- TEXTO SELECCIONADO

━━━

Umbral

Juan Belmonte en Guadalajara

De sus andanzas por los ruedos del mundo, rescato dos, las de Guadalajara.

Una el año de 1914, cuando alternó con el diestro sevillano Manuel Romero Torcuato, a quien algunos "expertos" Cohello [http://www.taurologia.com/manuel-romero-torcuato-torero-sevillano-belmonte--4489.htm] y Ruiz Quiroz Luis Ruiz Quiroz: Efemérides Taurinas Mexicanas. México, Bibliófilos Taurinos de México, A.C., 2006. 441 p., p. 24 otorgan la alternativa desconociendo por completo el orden de la lidia, o tal vez en un afán de notoriedad.

El hecho, lo he dado a conocer en más de una ocasión [La Corrida de Ayer... El autor: Guadalajara: 1996. P. 261 a 274 Y La Catedral y los Toros, Peña taurina Mal de Montera/ H. Ayuntamiento de Guadalajara, EGARTORRE libros de Madrid y PROMETEO editores. Guadalajara: 2007 P.P. 395 a 399] No hay tal. Torcuato, lidia sus tres toros en segundo, tercero y sexto turno y jamás "Tío Maleta" quien da la reseña en las páginas de La Gaceta, destaca el suceso.

"Juanito Terremoto", como se le conoció, llegó a nuestra bella ciudad y los aficionados se volcaron en inusual manifestación de admiración, a la estación del tren de San Francisco donde la banda de la gendarmería le esperaba y entonó el pasodoble BELMONTE que compuso el autlense Nicolás Sánchez Gómez, especialmente para la ocasión. Los toros de aquella memorable tarde fueron de San Diego de los Padres.

Una vez instalado en el hotel Fénix, se dedicó en compañía de sus peones de confianza, "Pilín" y Calderón así como su mozo de espadas "Cabeza" a pasear entrando en la cantina "El Palacio de Cristal".

Dice la reseña: "El paseo de los portales, se tuvo que paralizar, pues la concurrencia se agolpaba a las puertas del establecimiento para ver a Belmonte a través de los cristales la figura de Belmonte que conversaba amable y jovialmente con sus acompañantes, saboreando unos exquisitos 'Ponche' ..."

━━━

- CONJUNTO DE DATOS
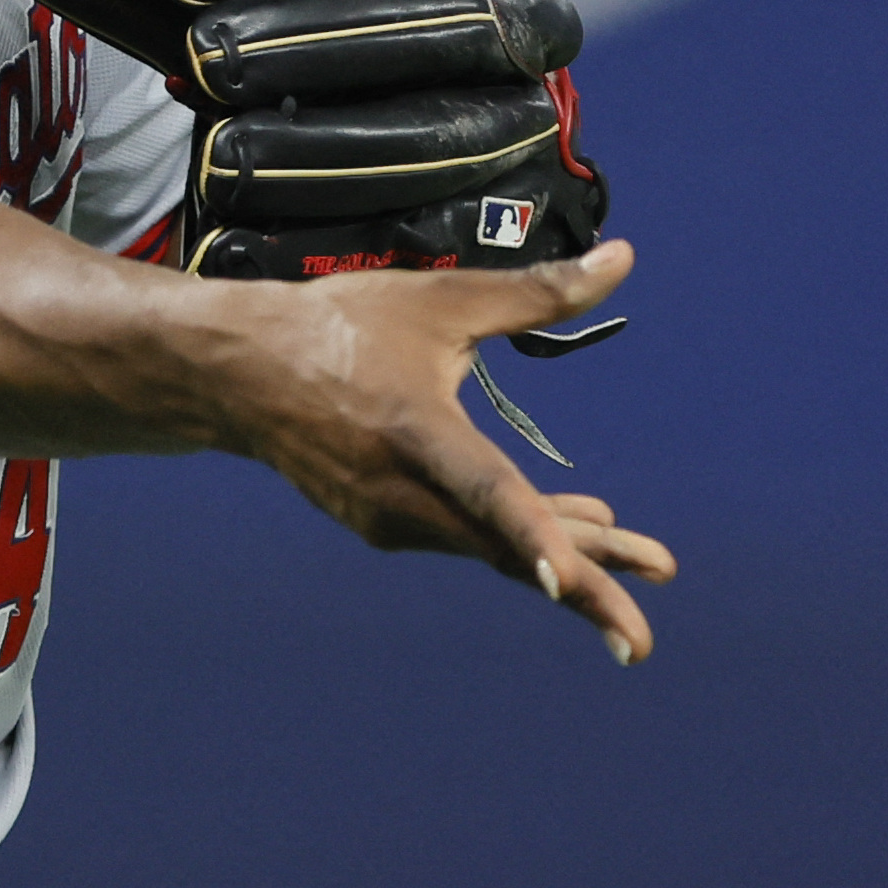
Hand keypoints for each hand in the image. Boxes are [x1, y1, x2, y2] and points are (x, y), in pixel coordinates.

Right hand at [214, 239, 675, 662]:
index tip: (570, 587)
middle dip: (587, 582)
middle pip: (504, 548)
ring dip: (568, 553)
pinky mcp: (381, 527)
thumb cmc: (346, 325)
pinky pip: (468, 537)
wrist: (242, 373)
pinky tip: (580, 527)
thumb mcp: (445, 299)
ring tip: (645, 557)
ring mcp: (386, 519)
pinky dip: (523, 537)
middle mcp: (399, 491)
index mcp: (416, 430)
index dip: (532, 538)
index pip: (485, 492)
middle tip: (644, 631)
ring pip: (492, 546)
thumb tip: (623, 256)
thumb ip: (539, 292)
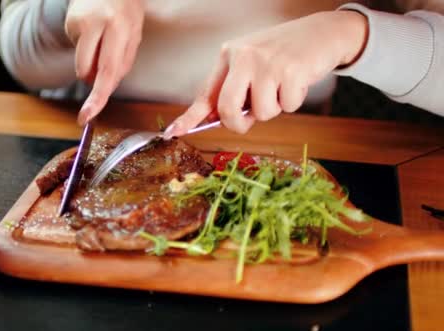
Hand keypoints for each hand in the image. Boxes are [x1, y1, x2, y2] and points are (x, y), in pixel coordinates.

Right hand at [65, 0, 144, 124]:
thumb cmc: (126, 9)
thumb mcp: (134, 33)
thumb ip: (123, 62)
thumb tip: (106, 86)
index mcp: (119, 28)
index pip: (109, 70)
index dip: (98, 97)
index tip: (88, 115)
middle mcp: (97, 24)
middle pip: (87, 71)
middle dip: (92, 85)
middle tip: (96, 90)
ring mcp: (79, 23)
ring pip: (81, 65)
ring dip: (91, 65)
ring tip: (101, 44)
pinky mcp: (69, 24)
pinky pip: (77, 51)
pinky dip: (86, 48)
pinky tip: (93, 33)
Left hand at [164, 10, 367, 137]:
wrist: (322, 32)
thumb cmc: (283, 54)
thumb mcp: (252, 65)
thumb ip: (234, 90)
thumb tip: (216, 121)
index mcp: (228, 55)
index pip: (205, 93)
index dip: (188, 118)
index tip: (172, 133)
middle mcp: (243, 57)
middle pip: (227, 110)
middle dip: (239, 123)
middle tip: (250, 118)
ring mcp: (267, 63)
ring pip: (261, 113)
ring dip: (274, 109)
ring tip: (281, 87)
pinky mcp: (291, 70)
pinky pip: (287, 107)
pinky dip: (294, 101)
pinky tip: (297, 81)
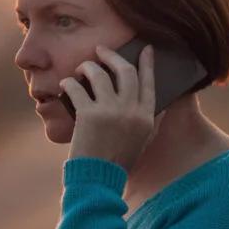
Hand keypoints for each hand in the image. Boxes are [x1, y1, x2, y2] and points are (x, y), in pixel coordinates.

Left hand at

━━━

- LISTA DE TAREAS
[1] Según el texto sobre Juan Belmonte en Guadalajara, ¿quiénes lo acompañaron en su paseo después de instalarse en el hotel Fénix? Indica también la función de cada uno.
[2] Prosigue el texto sobre Juan Belmonte en Guadalajara a partir de donde termina.
Las entradas no tienen relación alguna con estas tareas.

- RESPUESTAS POR TAREA
[1] "Pilín" y Calderón, sus peones de confianza, y "Cabeza", su mozo de espadas.

[2]
Posteriormente, hacia el año de 1922, de nueva cuenta el "Pasmo de Triana", Juan Belmonte, alternó con el sempiterno diestro leonés Rodolfo Gaona quien de paso, se llevó el cántaro al agua, al triunfar con el quinto de la tarde, Juanito sufrió aparatoso coz en la testa, en su primero, debiendo actuar el resto de la tarde vendado. Las reses fueron de Santín. Todo eso lo leí en la reseña publicada por el diario RESTAURACION del 17 de abril de aquel año.

Pedro Garfias el poeta sempiterno y salmantino, exiliado en México a causa de la guerra civil; dedico unos versos a "Juanito Terremoto".

Ninguna sangre torera

Por las venas le corría,

Pobre jorobado triste,

Torerillo de marismas.

Se cruzó, templó y mandó;

Jugó la muerte a la vida,

Ahora es pasmo y es orgullo,

De toda la torería.

Si se desea abundar más en el tema, se puede consultar; La Gaceta de Guadalajara, 19 de enero de 1914 [lunes] y las citadas Corrida de Ayer... y, La Catedral y los Toros así como Una vida dramática, la biografía de Juan Belmonte editada por populibros La Prensa, México 1962, escrita por Manuel García Santos.